JESS - posted on 09/01/2011 ( 10 moms have responded )
I have a 16 yr old son who is forever lying on me to my family portraying his life as horrible and saying that myself and my partner are mean to him and now my own mother won't even speak to me! For four years we lived with my parents, myself and my two sons 16 & 13, while I went back to college. I graduated in May and we moved in with my gf and she has 3 daughters, 19 17 & 11, two of which live with us. She and I had been seeing each other for 6 months prior to us moving in and I asked both of my sons before hand how they felt about it and they welcomed it with open arms. NOW, my oldest is going behind my back telling my mother horror stories and she won't have anything to do with me. He even goes to the girls and tells them fake stuff about his life to sound sad and down and out to get attention and sympathy....they don't fall for it.
The whole 4 yrs that we lived with my parents, he wouldn't pick up after himself, his grades fell from A's to D's & F's, he snuck food CONSTANTLY, bullied my other son horribly and still does, lied over every little thing, was lazy, a little disrespectful but not horribly, called my mother & father horrible names to whomever would listen and portrayed life in their home as less than happy and told people that they were horrible people! He would tell me at least once a week, "mom, please can you hurry and graduate because they're so mean and we hate it here"! He has a problem with every teacher that doesn't fall for his lies. He had problems with the preacher and the youth pastor of the last church we attended.
My mother is believing all of his lies....some of it is him going to her and some of it is her prompting him....and seems to forget putting him against a wall, threatening to put him out of the house on numerous occassions and saying things such as "and if your mom doesn't like it she can go to"! She seems to be drawing a blank about all of the lies and deceit and turmoil he told and caused during the 4 yrs of us living with them. Now she believes everything he says and won't even hear my side! And she tells him stuff like, "you just let Nana know if it gets too much and you can just come live with us". So now he REALLY doesn't pick up after himself and acts a fool bc he THINKS he has an out....he would need to know that he is MY son not hers and that's that!
Now, another part of the story is that NOTHING I've done in 39 yrs of life has been good enough for my mother. She had me when she was 16. I've always been lazy, sorry, and anything else she could call me to anyone that would listen. She's NEVER liked anyone I've ever been with or any of my friends. I have accomplished many things in my life and I recently graduated from Respiratory Therapy school. She is one of those that when she "suggests" you do something she's really saying you MUST DO it that way and if you don't she gets very upset. She's a control freak. The whole 4 years my sons and I lived with them she took every opportunity to undermind my authority as a parent. My sister is petite, straight, listens to almost every word my mother says and has always been the "perfect child". I've always been the chunkier lesbian, didn't come out until I was 24, and everything I've ever done was wrong. Don't get me wrong....if my sis ever goes against her she doesn't talk to her until my sis comes crawling back either. She put me out SEVERAL times as a child and teenager and I had to live with my grandmother and 9 times out of 10 my grandmother would tell her about herself and the way she treated me.

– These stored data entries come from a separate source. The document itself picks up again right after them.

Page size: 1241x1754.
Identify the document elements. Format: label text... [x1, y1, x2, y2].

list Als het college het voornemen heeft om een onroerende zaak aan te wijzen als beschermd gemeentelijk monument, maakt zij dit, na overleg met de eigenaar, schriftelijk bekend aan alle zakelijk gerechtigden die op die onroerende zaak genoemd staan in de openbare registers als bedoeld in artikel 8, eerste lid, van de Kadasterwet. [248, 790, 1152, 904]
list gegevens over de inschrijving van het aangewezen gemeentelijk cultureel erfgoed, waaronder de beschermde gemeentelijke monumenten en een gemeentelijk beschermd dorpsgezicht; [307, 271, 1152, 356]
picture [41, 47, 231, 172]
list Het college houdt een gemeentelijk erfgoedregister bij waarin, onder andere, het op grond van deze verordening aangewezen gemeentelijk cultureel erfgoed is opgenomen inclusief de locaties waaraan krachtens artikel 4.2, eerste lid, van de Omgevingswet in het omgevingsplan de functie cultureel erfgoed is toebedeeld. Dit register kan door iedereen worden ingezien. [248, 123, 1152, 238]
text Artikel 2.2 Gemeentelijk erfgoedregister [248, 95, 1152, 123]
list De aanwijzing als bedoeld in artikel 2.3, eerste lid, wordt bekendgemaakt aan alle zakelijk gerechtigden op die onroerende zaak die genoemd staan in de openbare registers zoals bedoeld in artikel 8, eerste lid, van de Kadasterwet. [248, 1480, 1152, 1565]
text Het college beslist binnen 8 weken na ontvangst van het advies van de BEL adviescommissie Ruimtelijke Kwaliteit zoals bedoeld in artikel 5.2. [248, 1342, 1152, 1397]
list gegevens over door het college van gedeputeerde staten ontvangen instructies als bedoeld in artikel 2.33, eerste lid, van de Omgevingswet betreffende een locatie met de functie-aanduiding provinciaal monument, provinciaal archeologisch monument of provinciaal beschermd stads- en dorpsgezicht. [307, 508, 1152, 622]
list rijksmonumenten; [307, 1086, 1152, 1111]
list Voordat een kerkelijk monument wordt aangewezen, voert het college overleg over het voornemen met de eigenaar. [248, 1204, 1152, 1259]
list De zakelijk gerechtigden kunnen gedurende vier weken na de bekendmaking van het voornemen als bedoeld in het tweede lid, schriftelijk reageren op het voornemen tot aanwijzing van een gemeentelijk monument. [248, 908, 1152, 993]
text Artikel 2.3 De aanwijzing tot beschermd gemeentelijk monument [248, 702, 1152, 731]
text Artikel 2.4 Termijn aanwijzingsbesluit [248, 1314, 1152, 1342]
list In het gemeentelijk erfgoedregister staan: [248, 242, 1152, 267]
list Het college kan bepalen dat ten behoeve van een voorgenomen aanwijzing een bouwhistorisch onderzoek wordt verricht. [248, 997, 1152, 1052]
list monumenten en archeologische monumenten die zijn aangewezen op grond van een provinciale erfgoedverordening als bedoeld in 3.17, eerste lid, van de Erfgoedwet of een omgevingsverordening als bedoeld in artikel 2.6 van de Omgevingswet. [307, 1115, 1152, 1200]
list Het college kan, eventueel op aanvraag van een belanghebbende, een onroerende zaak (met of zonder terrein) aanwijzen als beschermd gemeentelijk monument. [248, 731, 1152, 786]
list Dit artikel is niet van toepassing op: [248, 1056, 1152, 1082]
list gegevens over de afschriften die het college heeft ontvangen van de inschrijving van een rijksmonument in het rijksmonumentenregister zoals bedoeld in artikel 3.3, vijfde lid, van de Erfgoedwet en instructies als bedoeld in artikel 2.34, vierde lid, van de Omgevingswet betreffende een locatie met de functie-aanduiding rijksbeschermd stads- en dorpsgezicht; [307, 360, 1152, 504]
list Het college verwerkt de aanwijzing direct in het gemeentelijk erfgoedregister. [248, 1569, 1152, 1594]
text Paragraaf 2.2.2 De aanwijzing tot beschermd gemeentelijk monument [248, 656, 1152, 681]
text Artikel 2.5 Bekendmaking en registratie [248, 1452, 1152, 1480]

My partner and I have a schedule for each day of the week for all of the kids including homework time, free time, shower schedules, and chores. The ONLY chores any of them have are....clean up after yourself, clean your spot where you eat, put placemat back, push chair in and place dishes in dishwasher. And before you go to bed place the cup that you have used in the dishwasher, and keep rooms clean and do well in school. We had to place a lock on our fridge....but believe me they get three good meals a day and snacks....because btwn the two of us we have 5 teenagers, and while he was the MAIN ONE sneaking food the others would from time to time also.
My mother now hates my partner, whom she LOVED before he started telling horror stories, and my family nor my mother want anything to do with me anymore either and say that "I"m choosing my partner over my kids and family". That's not at all the case. She won't even give me the opportunity to defend myself against the lies, but as I stated this isn't my first rodeo with her. It's been 5-6 weeks since my mother and I last talked and even though she won't discuss any of these horror stories with me....bc she says that would break her confidence with my son and everyone should have someone to talk to......she is discussing them with my family members and all of her friends.
What do I do? He denies saying anything to her when I ask him about it. I know he has though and because of all of his lies, manipulations, laziness, lack of conscious, blatant disregard for anyone else's feelings, bullying and everything else I can't stand to be around him. I don't wanna feel that way as a mother. I just want the lies to stop and for my mother to be an "adult" and come to me and let me have my say before she forms her opinion and cuts me off!